• [HOW TO COMPLETE THIS TASK]:
Return the following from the records below: each line, word for word, starting with the line that contains "(DAB (3,3'-diaminobenzidine)) staining" and going on through the line that contains "cells in colorectal", with nothing outside that range.

(Items from a dataset)
::::
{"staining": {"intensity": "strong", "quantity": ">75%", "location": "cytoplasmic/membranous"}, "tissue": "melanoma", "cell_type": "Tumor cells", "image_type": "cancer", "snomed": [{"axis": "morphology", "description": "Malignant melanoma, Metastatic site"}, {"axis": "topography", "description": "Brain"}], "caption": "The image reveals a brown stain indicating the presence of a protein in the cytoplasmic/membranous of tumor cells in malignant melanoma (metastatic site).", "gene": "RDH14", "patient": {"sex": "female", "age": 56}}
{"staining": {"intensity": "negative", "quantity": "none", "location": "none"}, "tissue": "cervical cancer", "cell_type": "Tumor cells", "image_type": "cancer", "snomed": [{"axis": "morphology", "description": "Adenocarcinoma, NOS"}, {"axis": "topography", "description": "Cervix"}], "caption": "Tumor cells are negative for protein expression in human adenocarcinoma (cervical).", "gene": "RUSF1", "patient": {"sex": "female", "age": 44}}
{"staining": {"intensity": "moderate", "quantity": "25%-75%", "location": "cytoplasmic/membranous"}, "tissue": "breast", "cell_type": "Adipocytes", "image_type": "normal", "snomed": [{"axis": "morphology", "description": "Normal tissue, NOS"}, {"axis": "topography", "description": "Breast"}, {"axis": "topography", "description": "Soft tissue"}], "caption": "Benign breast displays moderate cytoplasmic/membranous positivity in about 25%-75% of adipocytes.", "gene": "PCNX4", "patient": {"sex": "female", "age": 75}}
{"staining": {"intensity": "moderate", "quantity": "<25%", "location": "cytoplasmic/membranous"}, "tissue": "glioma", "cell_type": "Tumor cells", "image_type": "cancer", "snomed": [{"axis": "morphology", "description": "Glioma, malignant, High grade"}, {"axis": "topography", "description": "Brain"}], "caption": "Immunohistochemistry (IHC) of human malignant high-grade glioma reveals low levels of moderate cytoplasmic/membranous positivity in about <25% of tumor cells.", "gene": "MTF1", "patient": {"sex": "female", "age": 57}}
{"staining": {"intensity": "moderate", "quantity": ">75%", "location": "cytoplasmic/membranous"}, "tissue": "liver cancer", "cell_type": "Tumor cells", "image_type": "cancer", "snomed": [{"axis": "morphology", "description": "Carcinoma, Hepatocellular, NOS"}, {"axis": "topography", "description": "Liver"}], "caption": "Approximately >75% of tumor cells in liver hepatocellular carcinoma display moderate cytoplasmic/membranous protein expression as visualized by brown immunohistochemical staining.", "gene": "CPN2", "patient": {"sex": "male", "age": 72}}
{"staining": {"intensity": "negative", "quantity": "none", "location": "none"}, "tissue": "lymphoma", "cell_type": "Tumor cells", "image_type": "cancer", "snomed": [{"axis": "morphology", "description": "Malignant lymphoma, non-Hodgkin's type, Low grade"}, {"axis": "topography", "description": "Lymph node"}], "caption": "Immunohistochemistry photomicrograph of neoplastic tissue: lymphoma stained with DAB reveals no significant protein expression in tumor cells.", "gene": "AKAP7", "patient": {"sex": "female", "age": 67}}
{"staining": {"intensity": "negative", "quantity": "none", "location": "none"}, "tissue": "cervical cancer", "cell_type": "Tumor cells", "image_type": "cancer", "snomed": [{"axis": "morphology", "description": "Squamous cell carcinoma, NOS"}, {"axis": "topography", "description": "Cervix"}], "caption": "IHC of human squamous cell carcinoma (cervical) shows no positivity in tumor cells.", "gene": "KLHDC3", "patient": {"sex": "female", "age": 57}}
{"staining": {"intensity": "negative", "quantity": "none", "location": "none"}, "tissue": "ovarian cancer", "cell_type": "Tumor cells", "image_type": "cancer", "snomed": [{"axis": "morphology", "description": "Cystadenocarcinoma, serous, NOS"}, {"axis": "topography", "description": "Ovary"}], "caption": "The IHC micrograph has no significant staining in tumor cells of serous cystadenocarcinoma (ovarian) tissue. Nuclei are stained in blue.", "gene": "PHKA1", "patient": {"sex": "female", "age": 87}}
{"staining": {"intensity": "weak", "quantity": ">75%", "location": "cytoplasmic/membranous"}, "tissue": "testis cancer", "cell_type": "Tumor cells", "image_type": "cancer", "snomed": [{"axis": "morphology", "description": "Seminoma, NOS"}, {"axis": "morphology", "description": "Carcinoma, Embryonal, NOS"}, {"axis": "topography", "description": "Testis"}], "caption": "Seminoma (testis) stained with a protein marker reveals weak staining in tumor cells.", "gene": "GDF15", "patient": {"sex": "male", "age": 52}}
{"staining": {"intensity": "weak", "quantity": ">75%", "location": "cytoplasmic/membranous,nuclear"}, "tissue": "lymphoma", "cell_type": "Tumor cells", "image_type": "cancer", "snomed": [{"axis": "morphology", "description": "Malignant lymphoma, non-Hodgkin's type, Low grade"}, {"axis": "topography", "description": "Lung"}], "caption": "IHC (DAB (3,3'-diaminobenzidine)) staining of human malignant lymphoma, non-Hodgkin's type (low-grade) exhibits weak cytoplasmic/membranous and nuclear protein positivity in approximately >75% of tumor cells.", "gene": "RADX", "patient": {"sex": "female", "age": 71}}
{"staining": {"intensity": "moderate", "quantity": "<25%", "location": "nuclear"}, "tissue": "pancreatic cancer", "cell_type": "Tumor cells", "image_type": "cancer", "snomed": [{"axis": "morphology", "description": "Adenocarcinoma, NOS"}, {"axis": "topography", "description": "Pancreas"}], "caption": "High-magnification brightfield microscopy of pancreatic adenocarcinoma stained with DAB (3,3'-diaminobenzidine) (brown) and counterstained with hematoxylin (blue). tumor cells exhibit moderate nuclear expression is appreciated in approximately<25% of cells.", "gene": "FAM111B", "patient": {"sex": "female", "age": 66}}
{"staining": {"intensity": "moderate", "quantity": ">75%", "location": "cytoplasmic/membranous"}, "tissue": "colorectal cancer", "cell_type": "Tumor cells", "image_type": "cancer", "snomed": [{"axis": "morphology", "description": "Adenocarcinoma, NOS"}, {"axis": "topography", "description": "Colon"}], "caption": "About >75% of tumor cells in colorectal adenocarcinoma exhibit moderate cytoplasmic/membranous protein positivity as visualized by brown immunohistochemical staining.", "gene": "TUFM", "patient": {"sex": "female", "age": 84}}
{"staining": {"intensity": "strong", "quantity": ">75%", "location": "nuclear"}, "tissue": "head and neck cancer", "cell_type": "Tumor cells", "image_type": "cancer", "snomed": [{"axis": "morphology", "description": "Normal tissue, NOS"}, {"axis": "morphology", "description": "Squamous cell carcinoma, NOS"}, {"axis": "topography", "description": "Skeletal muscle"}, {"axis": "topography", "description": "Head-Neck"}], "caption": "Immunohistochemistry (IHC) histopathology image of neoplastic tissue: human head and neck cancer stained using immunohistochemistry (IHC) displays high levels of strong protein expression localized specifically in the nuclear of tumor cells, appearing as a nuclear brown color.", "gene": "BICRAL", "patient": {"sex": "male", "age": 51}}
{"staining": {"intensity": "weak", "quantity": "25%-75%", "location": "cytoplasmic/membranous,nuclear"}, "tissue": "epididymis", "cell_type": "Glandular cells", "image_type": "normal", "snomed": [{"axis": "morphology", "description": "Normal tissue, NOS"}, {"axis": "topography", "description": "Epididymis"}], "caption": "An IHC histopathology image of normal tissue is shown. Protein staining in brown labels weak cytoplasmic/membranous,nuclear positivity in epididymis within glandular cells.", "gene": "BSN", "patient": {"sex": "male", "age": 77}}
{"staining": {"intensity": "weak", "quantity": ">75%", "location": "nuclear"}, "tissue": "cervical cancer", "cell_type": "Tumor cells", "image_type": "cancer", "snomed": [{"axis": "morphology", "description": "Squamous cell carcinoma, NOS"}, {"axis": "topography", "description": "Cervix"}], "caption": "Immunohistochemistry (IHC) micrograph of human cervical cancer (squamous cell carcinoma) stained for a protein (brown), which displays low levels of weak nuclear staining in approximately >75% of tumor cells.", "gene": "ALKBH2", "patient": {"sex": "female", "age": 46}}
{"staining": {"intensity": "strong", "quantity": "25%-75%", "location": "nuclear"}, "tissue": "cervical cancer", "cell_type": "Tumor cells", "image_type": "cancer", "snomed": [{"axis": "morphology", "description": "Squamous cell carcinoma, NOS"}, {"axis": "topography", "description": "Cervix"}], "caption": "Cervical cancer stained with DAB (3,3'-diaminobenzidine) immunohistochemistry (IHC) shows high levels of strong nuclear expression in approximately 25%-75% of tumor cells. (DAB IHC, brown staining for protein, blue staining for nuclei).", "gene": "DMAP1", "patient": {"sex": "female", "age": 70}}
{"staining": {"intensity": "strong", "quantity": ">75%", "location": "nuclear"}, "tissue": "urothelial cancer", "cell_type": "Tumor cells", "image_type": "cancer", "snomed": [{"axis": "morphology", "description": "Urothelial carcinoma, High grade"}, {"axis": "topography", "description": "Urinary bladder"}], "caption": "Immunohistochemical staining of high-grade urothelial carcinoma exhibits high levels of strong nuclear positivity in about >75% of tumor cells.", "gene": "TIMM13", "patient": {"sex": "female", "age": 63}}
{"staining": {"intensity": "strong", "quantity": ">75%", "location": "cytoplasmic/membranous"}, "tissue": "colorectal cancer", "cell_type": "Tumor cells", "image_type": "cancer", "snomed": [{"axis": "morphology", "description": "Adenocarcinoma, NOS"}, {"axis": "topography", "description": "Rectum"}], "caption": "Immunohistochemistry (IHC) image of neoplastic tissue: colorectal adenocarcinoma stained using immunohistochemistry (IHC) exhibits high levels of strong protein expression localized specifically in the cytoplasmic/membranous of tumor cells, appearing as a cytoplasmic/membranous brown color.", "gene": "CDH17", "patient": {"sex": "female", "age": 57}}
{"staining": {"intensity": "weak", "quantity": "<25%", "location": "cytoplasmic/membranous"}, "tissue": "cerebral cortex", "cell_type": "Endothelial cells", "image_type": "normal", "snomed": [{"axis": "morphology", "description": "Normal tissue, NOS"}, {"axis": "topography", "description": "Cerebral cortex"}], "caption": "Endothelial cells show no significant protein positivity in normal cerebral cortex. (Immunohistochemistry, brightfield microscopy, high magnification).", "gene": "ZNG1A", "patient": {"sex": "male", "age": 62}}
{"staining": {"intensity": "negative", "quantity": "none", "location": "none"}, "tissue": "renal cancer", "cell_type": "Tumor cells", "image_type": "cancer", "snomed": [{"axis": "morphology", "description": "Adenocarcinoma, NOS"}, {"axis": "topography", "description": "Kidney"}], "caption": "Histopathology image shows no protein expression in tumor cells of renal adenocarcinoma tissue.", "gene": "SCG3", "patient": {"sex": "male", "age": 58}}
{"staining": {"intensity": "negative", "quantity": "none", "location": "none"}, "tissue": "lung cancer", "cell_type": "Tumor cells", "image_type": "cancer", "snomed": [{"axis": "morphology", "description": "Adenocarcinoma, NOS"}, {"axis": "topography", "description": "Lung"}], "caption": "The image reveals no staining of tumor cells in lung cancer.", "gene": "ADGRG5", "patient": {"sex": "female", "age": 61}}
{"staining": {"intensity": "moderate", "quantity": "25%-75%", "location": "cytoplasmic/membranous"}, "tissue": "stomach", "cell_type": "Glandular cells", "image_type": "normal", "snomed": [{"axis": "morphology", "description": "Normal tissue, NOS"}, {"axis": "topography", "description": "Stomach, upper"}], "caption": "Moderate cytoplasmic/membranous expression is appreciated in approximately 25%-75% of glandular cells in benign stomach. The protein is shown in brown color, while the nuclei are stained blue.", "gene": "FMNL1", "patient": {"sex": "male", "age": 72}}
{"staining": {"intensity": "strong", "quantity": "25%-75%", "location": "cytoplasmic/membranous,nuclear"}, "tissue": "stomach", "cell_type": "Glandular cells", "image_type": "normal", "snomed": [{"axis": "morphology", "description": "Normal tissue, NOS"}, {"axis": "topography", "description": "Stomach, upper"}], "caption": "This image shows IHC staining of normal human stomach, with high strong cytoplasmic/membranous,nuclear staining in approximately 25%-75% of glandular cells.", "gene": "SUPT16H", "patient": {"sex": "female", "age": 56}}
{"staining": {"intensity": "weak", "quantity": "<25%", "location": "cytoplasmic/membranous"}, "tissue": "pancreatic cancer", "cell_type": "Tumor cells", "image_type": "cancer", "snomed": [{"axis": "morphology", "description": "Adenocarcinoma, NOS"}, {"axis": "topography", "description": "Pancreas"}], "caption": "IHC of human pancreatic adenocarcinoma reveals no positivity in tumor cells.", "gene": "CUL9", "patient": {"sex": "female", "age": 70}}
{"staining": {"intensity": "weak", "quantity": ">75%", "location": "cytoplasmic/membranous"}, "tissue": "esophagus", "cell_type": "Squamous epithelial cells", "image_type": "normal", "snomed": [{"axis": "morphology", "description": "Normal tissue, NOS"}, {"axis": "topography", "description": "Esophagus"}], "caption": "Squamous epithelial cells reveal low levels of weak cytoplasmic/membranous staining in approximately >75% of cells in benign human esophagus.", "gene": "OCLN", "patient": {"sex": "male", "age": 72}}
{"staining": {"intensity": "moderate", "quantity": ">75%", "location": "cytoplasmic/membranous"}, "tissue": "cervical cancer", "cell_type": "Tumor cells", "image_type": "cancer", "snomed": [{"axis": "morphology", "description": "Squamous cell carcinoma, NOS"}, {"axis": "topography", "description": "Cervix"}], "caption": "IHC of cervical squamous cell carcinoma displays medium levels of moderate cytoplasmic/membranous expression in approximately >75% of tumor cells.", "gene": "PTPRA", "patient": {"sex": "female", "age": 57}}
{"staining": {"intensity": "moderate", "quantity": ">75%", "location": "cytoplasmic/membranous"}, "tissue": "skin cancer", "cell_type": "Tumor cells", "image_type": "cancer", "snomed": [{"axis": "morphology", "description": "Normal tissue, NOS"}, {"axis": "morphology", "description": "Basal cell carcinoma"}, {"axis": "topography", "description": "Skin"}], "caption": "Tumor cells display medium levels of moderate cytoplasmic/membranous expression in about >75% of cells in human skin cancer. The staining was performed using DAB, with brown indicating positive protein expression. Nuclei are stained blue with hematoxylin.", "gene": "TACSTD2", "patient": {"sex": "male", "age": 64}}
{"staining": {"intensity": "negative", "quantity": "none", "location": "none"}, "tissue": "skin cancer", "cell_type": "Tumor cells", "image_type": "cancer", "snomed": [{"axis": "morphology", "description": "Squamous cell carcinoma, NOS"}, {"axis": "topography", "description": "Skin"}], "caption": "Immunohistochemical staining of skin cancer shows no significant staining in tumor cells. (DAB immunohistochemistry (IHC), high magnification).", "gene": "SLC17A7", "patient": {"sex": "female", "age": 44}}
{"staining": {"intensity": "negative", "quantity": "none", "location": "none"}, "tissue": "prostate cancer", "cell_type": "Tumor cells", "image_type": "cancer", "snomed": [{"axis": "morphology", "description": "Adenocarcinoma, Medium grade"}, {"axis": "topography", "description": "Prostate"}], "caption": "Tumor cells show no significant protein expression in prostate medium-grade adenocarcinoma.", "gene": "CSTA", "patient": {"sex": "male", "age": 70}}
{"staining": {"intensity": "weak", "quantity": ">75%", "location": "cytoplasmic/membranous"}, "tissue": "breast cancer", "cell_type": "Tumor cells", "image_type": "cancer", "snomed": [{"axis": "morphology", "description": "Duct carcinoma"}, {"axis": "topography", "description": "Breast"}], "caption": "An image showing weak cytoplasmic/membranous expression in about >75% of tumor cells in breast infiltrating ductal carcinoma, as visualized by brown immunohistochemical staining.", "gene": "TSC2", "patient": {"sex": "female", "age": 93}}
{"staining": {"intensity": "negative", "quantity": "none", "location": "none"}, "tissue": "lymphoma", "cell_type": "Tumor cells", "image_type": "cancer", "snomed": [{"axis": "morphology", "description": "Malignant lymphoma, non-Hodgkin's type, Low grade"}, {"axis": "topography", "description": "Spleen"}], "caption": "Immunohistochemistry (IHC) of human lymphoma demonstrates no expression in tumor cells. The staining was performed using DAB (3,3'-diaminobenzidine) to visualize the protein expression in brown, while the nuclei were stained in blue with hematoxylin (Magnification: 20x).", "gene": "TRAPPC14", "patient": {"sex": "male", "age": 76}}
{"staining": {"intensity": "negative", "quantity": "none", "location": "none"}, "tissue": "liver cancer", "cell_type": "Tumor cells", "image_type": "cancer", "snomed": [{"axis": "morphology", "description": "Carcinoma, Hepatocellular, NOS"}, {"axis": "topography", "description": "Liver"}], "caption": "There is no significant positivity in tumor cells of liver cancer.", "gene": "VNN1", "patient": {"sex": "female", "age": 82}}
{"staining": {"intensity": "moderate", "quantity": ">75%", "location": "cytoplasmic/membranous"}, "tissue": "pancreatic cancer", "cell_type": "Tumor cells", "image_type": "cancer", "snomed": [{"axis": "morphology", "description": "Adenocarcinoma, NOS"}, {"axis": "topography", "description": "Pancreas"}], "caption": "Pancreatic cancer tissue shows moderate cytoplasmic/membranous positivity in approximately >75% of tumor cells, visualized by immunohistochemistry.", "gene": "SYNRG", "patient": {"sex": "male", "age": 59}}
::::
• [ANSWER SPACE]:
{"staining": {"intensity": "weak", "quantity": ">75%", "location": "cytoplasmic/membranous,nuclear"}, "tissue": "lymphoma", "cell_type": "Tumor cells", "image_type": "cancer", "snomed": [{"axis": "morphology", "description": "Malignant lymphoma, non-Hodgkin's type, Low grade"}, {"axis": "topography", "description": "Lung"}], "caption": "IHC (DAB (3,3'-diaminobenzidine)) staining of human malignant lymphoma, non-Hodgkin's type (low-grade) exhibits weak cytoplasmic/membranous and nuclear protein positivity in approximately >75% of tumor cells.", "gene": "RADX", "patient": {"sex": "female", "age": 71}}
{"staining": {"intensity": "moderate", "quantity": "<25%", "location": "nuclear"}, "tissue": "pancreatic cancer", "cell_type": "Tumor cells", "image_type": "cancer", "snomed": [{"axis": "morphology", "description": "Adenocarcinoma, NOS"}, {"axis": "topography", "description": "Pancreas"}], "caption": "High-magnification brightfield microscopy of pancreatic adenocarcinoma stained with DAB (3,3'-diaminobenzidine) (brown) and counterstained with hematoxylin (blue). tumor cells exhibit moderate nuclear expression is appreciated in approximately<25% of cells.", "gene": "FAM111B", "patient": {"sex": "female", "age": 66}}
{"staining": {"intensity": "moderate", "quantity": ">75%", "location": "cytoplasmic/membranous"}, "tissue": "colorectal cancer", "cell_type": "Tumor cells", "image_type": "cancer", "snomed": [{"axis": "morphology", "description": "Adenocarcinoma, NOS"}, {"axis": "topography", "description": "Colon"}], "caption": "About >75% of tumor cells in colorectal adenocarcinoma exhibit moderate cytoplasmic/membranous protein positivity as visualized by brown immunohistochemical staining.", "gene": "TUFM", "patient": {"sex": "female", "age": 84}}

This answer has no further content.